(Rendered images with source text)

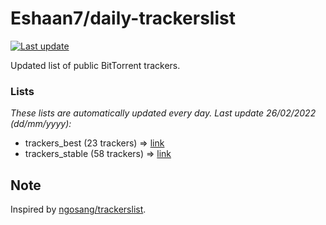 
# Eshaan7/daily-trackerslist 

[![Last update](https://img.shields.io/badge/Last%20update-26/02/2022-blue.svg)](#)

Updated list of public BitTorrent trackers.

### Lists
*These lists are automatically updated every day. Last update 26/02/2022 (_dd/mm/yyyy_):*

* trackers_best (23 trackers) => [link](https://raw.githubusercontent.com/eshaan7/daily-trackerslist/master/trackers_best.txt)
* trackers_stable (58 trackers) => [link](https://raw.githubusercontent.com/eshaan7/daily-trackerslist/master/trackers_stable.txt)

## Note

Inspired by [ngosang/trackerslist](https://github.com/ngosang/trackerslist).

YOUR INSTRUCTIONS – Return, from the entries, each line that holds "daily".

OUTPUT –
# Eshaan7/daily-trackerslist 
* trackers_best (23 trackers) => [link](https://raw.githubusercontent.com/eshaan7/daily-trackerslist/master/trackers_best.txt)
* trackers_stable (58 trackers) => [link](https://raw.githubusercontent.com/eshaan7/daily-trackerslist/master/trackers_stable.txt)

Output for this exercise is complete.